Excerpted data:

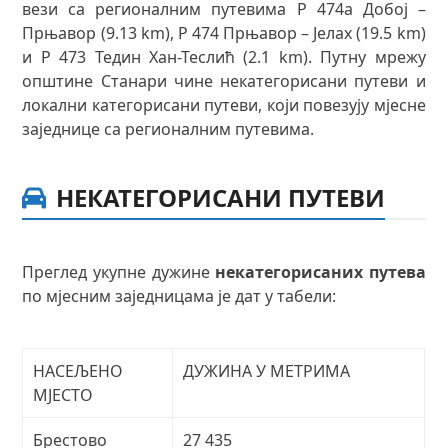
вези са регионалним путевима Р 474a Добој –
Прњавор (9.13 km), Р 474 Прњавор – Јелах (19.5 km)
и Р 473 Тедин Хан-Теслић (2.1 km). Путну мрежу
општине Станари чине некатегорисани путеви и
локални категорисани путеви, који повезују мјесне
заједнице са регионалним путевима.
НЕКАТЕГОРИСАНИ ПУТЕВИ
Преглед укупне дужине
некатегорисаних путева
по мјесним заједницама је дат у табели:
НАСЕЉЕНО
ДУЖИНА У МЕТРИМА
МЈЕСТО
Брестово
27 435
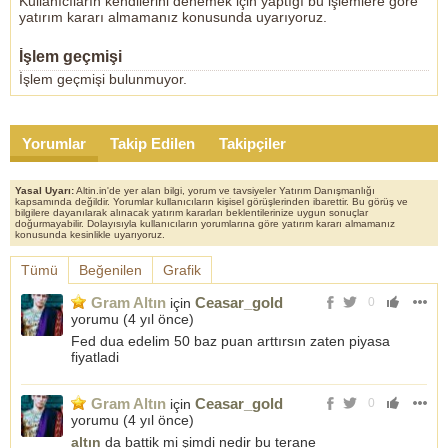
Kullanıcıların kendilerini denemek için yaptığı bu işlemlere göre
yatırım kararı almamanız konusunda uyarıyoruz.
İşlem geçmişi
İşlem geçmişi bulunmuyor.
Yorumlar
Takip Edilen
Takipçiler
Yasal Uyarı:
Altin.in'de yer alan bilgi, yorum ve tavsiyeler Yatırım Danışmanlığı
kapsamında değildir. Yorumlar kullanıcıların kişisel görüşlerinden ibarettir. Bu görüş ve
bilgilere dayanılarak alınacak yatırım kararları beklentilerinize uygun sonuçlar
doğurmayabilir. Dolayısıyla kullanıcıların yorumlarına göre yatırım kararı almamanız
konusunda kesinlikle uyarıyoruz.
Tümü
Beğenilen
Grafik
Gram Altın
Ceasar_gold
için
0
yorumu (
4 yıl önce
)
Fed dua edelim 50 baz puan arttırsın zaten piyasa
fiyatladi
Gram Altın
Ceasar_gold
için
0
yorumu (
4 yıl önce
)
altın
da battik mi şimdi nedir bu terane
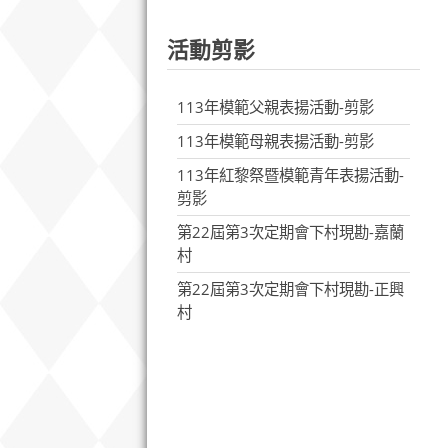
活動剪影
113年模範父親表揚活動-剪影
113年模範母親表揚活動-剪影
113年紅黎祭暨模範青年表揚活動-
剪影
第22屆第3次定期會下村現勘-嘉蘭
村
第22屆第3次定期會下村現勘-正興
村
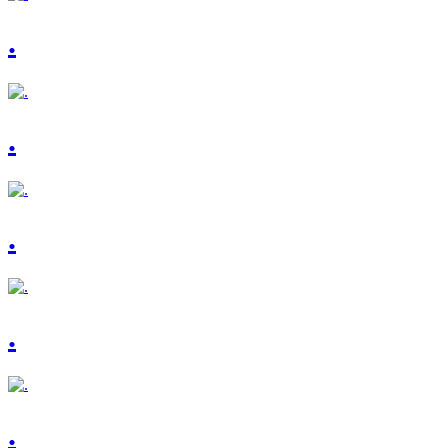
.
.
.
.
.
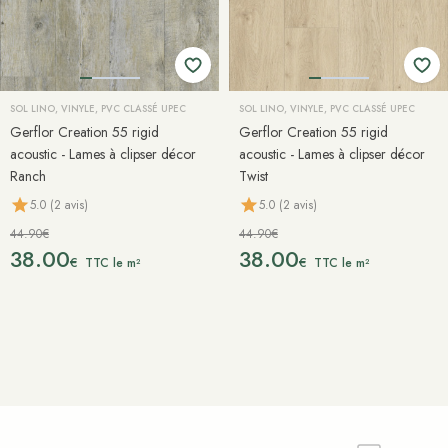
SOL LINO, VINYLE, PVC CLASSÉ UPEC
SOL LINO, VINYLE, PVC CLASSÉ UPEC
Gerflor Creation 55 rigid
Gerflor Creation 55 rigid
acoustic - Lames à clipser décor
acoustic - Lames à clipser décor
Ranch
Twist
5.0 (2 avis)
5.0 (2 avis)
44.90€
44.90€
38.00
38.00
€
€
TTC le m²
TTC le m²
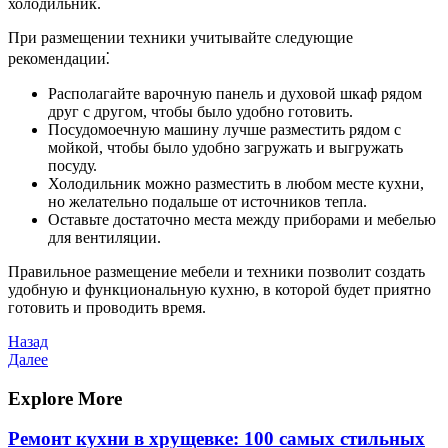
холодильник.
При размещении техники учитывайте следующие
рекомендации⁚
Располагайте варочную панель и духовой шкаф рядом
друг с другом, чтобы было удобно готовить.
Посудомоечную машину лучше разместить рядом с
мойкой, чтобы было удобно загружать и выгружать
посуду.
Холодильник можно разместить в любом месте кухни,
но желательно подальше от источников тепла.
Оставьте достаточно места между приборами и мебелью
для вентиляции.
Правильное размещение мебели и техники позволит создать
удобную и функциональную кухню, в которой будет приятно
готовить и проводить время.
Навигация
Предыдущая
Назад
запись
Следующая
Далее
по
запись
записям
Explore More
Ремонт кухни в хрущевке: 100 самых стильных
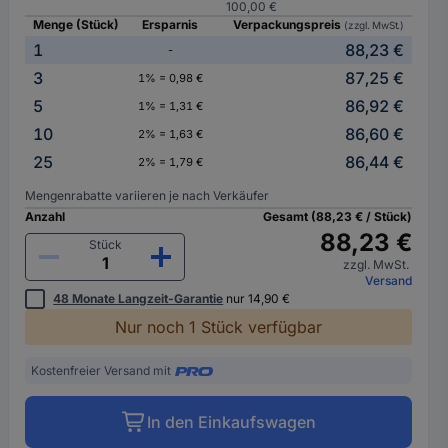
100,00 €
Menge (Stück)
Ersparnis
Verpackungspreis
(zzgl. MwSt.)
1
88,23 €
-
3
87,25 €
1% = 0,98 €
5
86,92 €
1% = 1,31 €
10
86,60 €
2% = 1,63 €
25
86,44 €
2% = 1,79 €
Mengenrabatte variieren je nach Verkäufer
Anzahl
Gesamt (88,23 € / Stück)
88,23 €
Stück
zzgl. MwSt.
Versand
48 Monate Langzeit-Garantie
nur 14,90 €
Nur noch 1 Stück verfügbar
Kostenfreier Versand mit
In den Einkaufswagen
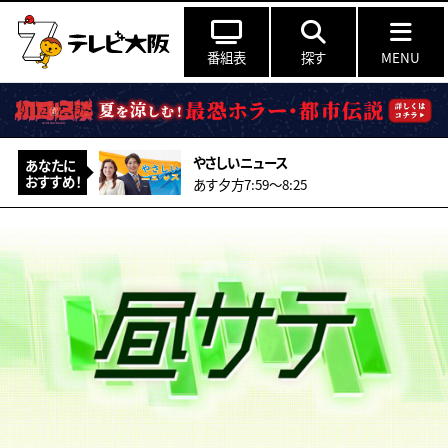
番組表
探す
MENU
やさしいニュース
あなたに
おすすめ！
あす夕方7:59〜8:25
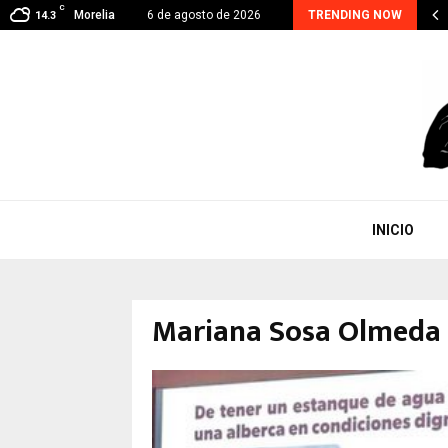
C
oacán suma 48 detenidos por extorsión; el…
Morelia
6 de agosto de 2026
TRENDING NOW
14.3
INICIO
Mariana Sosa Olmeda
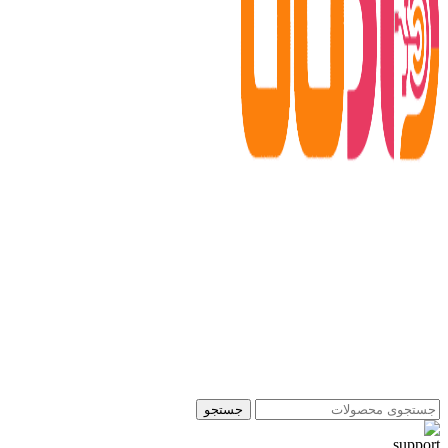
جستجو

Task directions: Please return every line from the material above where the string "uyarıyoruz" occurs.

Your response:
yatırım kararı almamanız konusunda uyarıyoruz.
konusunda kesinlikle uyarıyoruz.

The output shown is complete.